COSA FARAI —
(1) Secondo il testo riportato, di che anno è il Testo unico delle leggi sanitarie?
(2) Trascrivi dal testo riportato il brano compreso tra "Quale orientamento? Quello" e "periodo di osservazione.", estremi inclusi.
(3) Riscrivi in forma più breve il paragrafo del testo riportato che comincia con "Il Regolamento di Polizia Mortuaria", conservandone i fatti principali.

TESTO RIPORTATO —
Tra salma e cadavere: ma non erano la stessa cosa?
Graziano Pelizzaro
Le origini di una certa concezione del cadavere come elemento di potenziale rischio per la salute della collettività sono quasi certamente da farsi risalire alle idee illuministiche, quelle stesse che avevano portato alla creazione dei cimiteri distanti dall’abitato, prescrivendo distanze minime dallo stesso, come peraltro è ancora presente anche nelle attuali normative.
All’epoca, ovvero agli inizi del XIX secolo, questo orientamento prese forma con l’editto napoleonico di Saint Cloud, ma di fatto ha permeato il nostro ordinamento, con riflessi che traspirano parecchio nel nostro attuale ordinamento funerario.
Quale orientamento? Quello che considera il cadavere come un “oggetto” che può apportare rischi di contaminazione e diffusione di agenti patogeni e recare pregiudizio per la salute pubblica.
È pur vero che le attuali evidenze scientifiche hanno dimostrato che tutto questo rischio poi non c’è, ma se consideriamo che il Testo unico delle leggi sanitarie è del 1934 e che questo è il Testo unico che detta i princìpi ai quali si ispira tutta la materia funeraria, possiamo ben capire come le norme regolamentari (statali) contengano disposizioni che non potevano che adeguarvisi.
È il caso delle norme che consentono di trasferire la persona deceduta in luogo diverso da quello ove è avvenuto il decesso, per completare altrove il periodo di osservazione.
Il Regolamento di Polizia Mortuaria d.P.R. n. 285/1990 prevede che il cadavere possa essere “spostato” solo in casi limitati. E questo è perfettamente in linea con l’orientamento che vede il cadavere come elemento di rischio per la salute pubblica. Se tale è, meno si porta in giro, meno si rischia, per cui dove avviene il decesso, lì il cadavere deve di norma rimanere.
La disposizione, è vero, non è esplicita, ma la si ricava dall’esame di alcuni articolati:
– L’art. 12 così recita:
1. I Comuni devono disporre di un locale per ricevere e tenere in osservazione per il periodo prescritto le salme di persone:
a) morte in abitazioni inadatte e nelle quali sia pericoloso mantenerle per il prescritto periodo di osservazione;
b) morte in seguito a qualsiasi accidente nella pubblica via o in luogo pubblico.
Se solo per queste due categorie di deceduti è consentito il trasferimento, ciò vuol dire che in tutti gli altri casi il cadavere non deve essere rimosso dal luogo ove è avvenuto il decesso.
Il medesimo concetto è ribadito, indirettamente, dal successivo art. 13:
1. I Comuni devono disporre di un obitorio per l’assolvimento delle seguenti funzioni obitoriali:
a) mantenimento in osservazione e riscontro diagnostico dei cadaveri di persone decedute senza assistenza medica;
b) deposito per un periodo indefinito dei cadaveri a disposizione dell’autorità giudiziaria per autopsie giudiziarie e per accertamenti medico-legali, riconoscimento e trattamento igienico-conservativo;
c) deposito, riscontro diagnostico o autopsia giudiziaria o trattamento igienico conservativo di cadaveri portatori di radioattività.
Alcune Regioni, in applicazione dell’articolo 117 della Costituzione, hanno dato il via ad un processo di innovazione mirato a rimuovere in parte questo orientamento, creando però qualche nuova e diversa complicazione.

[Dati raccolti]
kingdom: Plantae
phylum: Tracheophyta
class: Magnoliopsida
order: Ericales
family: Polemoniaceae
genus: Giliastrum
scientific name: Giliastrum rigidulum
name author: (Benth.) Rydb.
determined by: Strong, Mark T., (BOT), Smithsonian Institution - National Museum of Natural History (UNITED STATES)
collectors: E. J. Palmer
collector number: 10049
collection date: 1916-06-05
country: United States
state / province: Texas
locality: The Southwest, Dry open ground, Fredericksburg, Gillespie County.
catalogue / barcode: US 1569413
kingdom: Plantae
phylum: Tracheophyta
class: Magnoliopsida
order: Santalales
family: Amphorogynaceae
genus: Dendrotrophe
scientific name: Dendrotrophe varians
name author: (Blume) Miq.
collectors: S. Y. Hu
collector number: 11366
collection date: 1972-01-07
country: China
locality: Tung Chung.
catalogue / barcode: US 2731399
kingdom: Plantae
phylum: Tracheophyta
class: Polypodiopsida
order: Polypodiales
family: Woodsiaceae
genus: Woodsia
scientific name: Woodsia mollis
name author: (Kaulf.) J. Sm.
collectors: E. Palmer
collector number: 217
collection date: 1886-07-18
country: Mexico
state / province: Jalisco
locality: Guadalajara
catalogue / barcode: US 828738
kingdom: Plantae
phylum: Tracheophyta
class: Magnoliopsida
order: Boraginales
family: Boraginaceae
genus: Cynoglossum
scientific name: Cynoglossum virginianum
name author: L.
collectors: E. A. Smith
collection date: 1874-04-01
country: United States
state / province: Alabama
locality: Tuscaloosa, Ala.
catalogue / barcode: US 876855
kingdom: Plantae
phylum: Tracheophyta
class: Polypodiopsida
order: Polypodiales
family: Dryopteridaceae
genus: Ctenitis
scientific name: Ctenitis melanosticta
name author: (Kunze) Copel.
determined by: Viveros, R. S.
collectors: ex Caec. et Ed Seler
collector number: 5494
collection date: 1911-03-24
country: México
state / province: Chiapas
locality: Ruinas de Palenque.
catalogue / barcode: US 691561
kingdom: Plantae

LE SOLUZIONI —
(1) È del 1934.

(2)
Quale orientamento? Quello che considera il cadavere come un “oggetto” che può apportare rischi di contaminazione e diffusione di agenti patogeni e recare pregiudizio per la salute pubblica.
È pur vero che le attuali evidenze scientifiche hanno dimostrato che tutto questo rischio poi non c’è, ma se consideriamo che il Testo unico delle leggi sanitarie è del 1934 e che questo è il Testo unico che detta i princìpi ai quali si ispira tutta la materia funeraria, possiamo ben capire come le norme regolamentari (statali) contengano disposizioni che non potevano che adeguarvisi.
È il caso delle norme che consentono di trasferire la persona deceduta in luogo diverso da quello ove è avvenuto il decesso, per completare altrove il periodo di osservazione.

(3) Il Regolamento di Polizia Mortuaria (d.P.R. n. 285/1990) consente di spostare il cadavere solo in casi limitati. Ciò è in linea con l'idea che il cadavere sia un rischio per la salute pubblica: meno lo si sposta, meno si rischia. Perciò di norma deve restare nel luogo in cui è avvenuto il decesso.